In de proloog wordt melding gemaakt van twee gebeurtenissen die los van
elkaar op dezelfde dag gebeurd zijn. In Italië is een bus met Hollandse
voerballertjes verongelukt, daarbij is een jongen omgekomen. En in een
park in Nederland heeft een vrouw met een klauwhamer op een man die haar
aansprak ingeslagen. De berichten staan rug aan rug in het nieuwsblad.
"Als een dief in de nacht sluipt het noodlot achter ons aan.
Onverschillig
zet het zijn voet tussen de deur van ons huis en plant het mes tussen
onze
schouderbladen: altijd onverwacht en altijd als we denken dat wij het
zijn
die onze gang bepalen."
In deel een van het boek maken we kennis met Ron
en Theo, twee ongetrouwde broers, die een fietswinkel runnen.
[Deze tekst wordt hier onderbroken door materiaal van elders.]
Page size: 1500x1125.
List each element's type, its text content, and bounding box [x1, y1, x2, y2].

Ron heeft
via een datingsbureau een Pools meisje leren kennen met wie hij wil
trouwen. Hij koopt Theo uit, zodat de winkel en het woongedeelte vrij
zullen zijn. Maar Theo heeft geen vertrouwen in de Poolse, en dat blijkt
terecht. Maar intussen is Theo wel eenzaam en alleen. Als je net een
beetje nieuwsgierig begint te worden naar het vervolg, verlaat de
schrijfster ineens haar personage.
Een volgend hoofdstuk gaat over ene
Mark, die uit Amerika is gekomen om zijn halfzus die niet van zijn
bestaan
weet, op te zoeken. Een misverstand dat uitloopt op een drama..en
gelukkig, daar zien we Theo weer terug. Maar heel anders dan we gedacht
hadden. Omdat dat een deel twee aangekondigd wordt, is het niet vreemd
dat
we in een heel ander verhaal komen: het verhaal van dat voetballertje
dat
omgekomen is bij het ongeluk, of liever hoe zijn vader geconfronteerd
wordt met het nieuws en hoe het verder met hem gaat. En in deel drie
worden de loshangende draadjes vastgeknoopt.
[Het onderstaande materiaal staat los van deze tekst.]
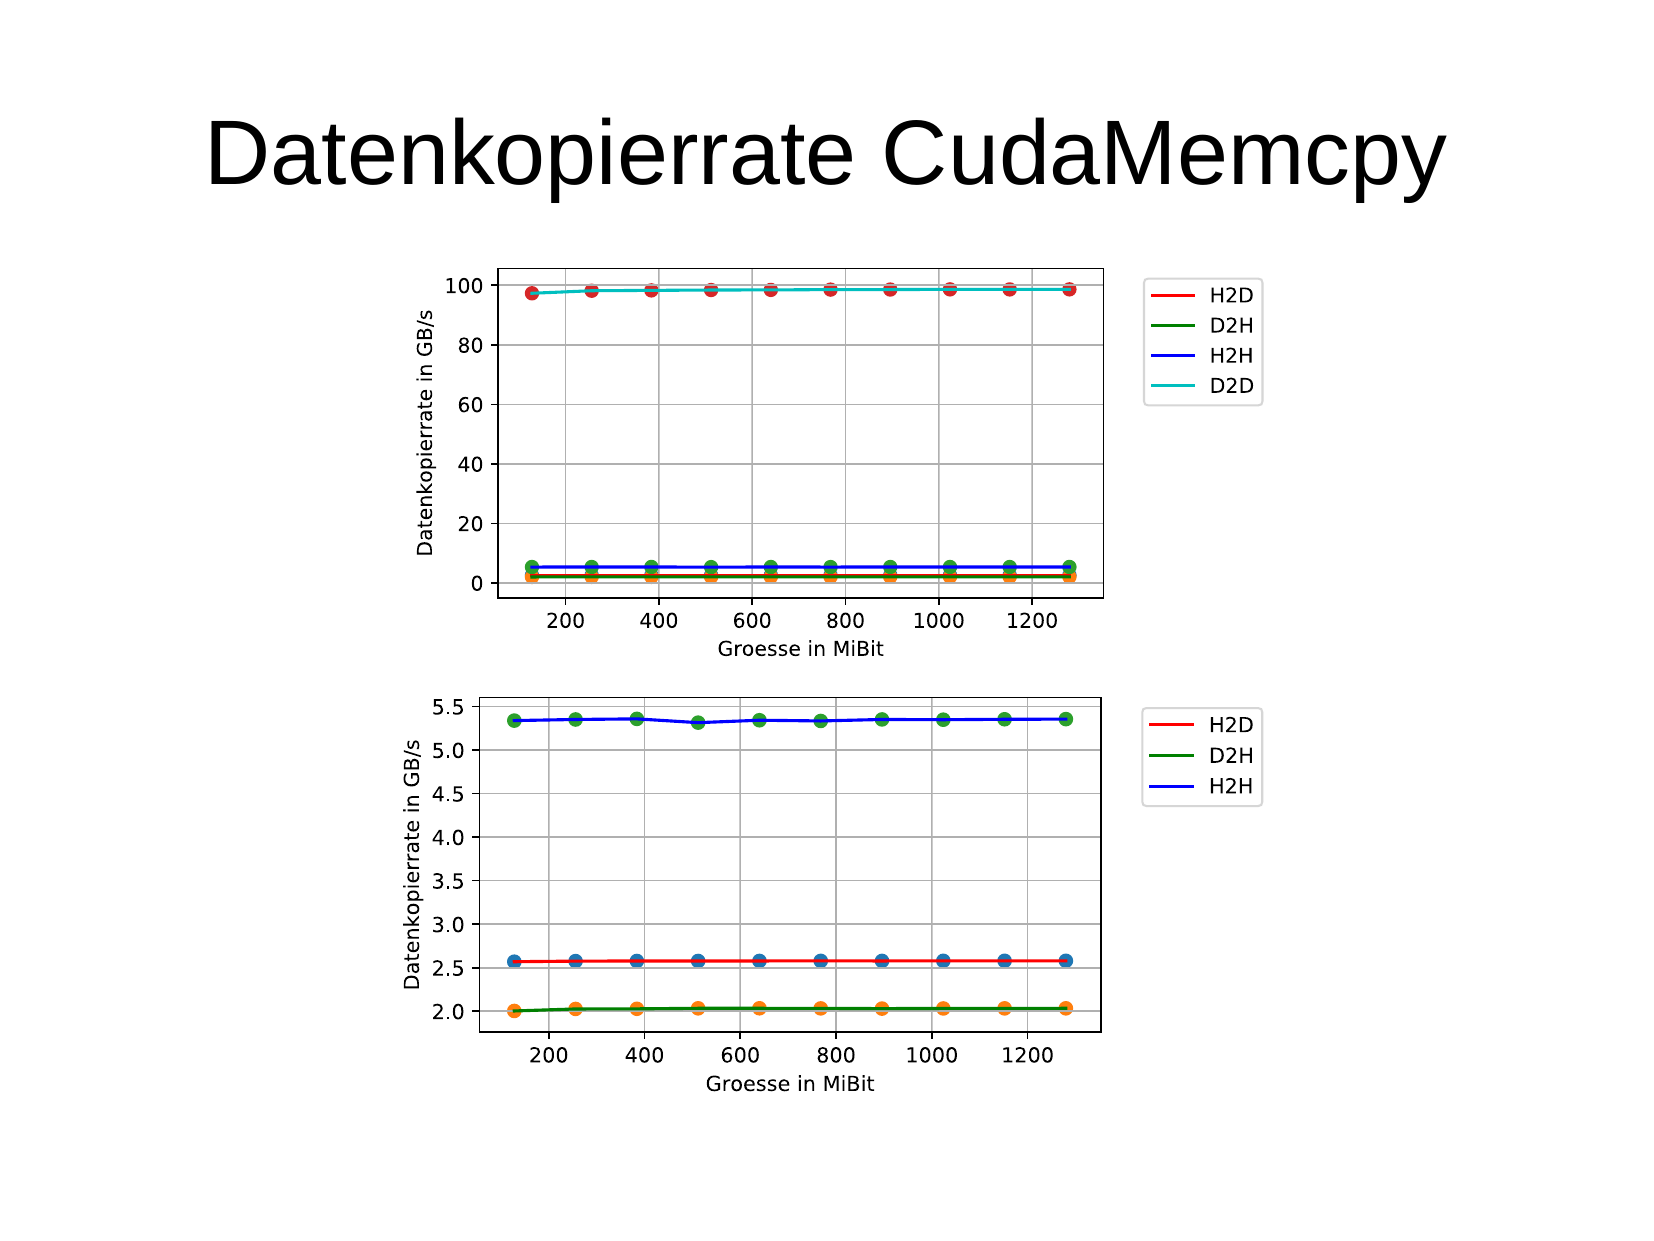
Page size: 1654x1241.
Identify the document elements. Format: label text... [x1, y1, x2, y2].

picture [388, 675, 1276, 1109]
title Datenkopierrate CudaMemcpy [82, 49, 1571, 257]
picture [401, 246, 1276, 674]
Het meest interessante personage vind ik de halfzus, Maria. Een vrouw
die
geen weg weet met het leven, maar haar eigen creatieve oplossingen
bedenkt. Voor zichzelf en voor anderen.
"Ik kijk naar de geranium op de
vensterbank en ben gelukkig. Ik ben gelukkig, louter door de schoonheid
ervan. Al begrijp ik nog steeds niet hoe dat werkt. Waarom staat die
geranium beter in het midden van de vensterbank, dan aan de zijkant?
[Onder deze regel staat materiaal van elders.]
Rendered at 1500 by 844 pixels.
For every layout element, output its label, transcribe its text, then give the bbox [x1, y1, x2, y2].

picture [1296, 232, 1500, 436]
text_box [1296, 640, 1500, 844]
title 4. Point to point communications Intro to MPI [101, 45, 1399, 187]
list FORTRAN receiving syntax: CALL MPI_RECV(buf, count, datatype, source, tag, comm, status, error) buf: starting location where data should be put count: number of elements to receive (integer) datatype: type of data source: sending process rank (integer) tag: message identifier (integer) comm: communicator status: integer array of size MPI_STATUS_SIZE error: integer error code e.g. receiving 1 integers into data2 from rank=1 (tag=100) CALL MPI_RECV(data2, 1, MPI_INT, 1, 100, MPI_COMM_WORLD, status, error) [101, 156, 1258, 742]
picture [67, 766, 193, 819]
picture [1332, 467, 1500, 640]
Waarom heb je het gevoel dat als hij de zijkant staat, er dan nog een
bij
zou moeten? Waarom wil ik die ordening en die balans? Omdat het behaagt.
Maar waarom behaagt het? Waarom behaagt schoonheid?"
Ondanks de
verwarring
in het begin vind ik dit een intrigerend boek, en ben ik benieuwd naar
de
komende boeken van Yolanda Entius.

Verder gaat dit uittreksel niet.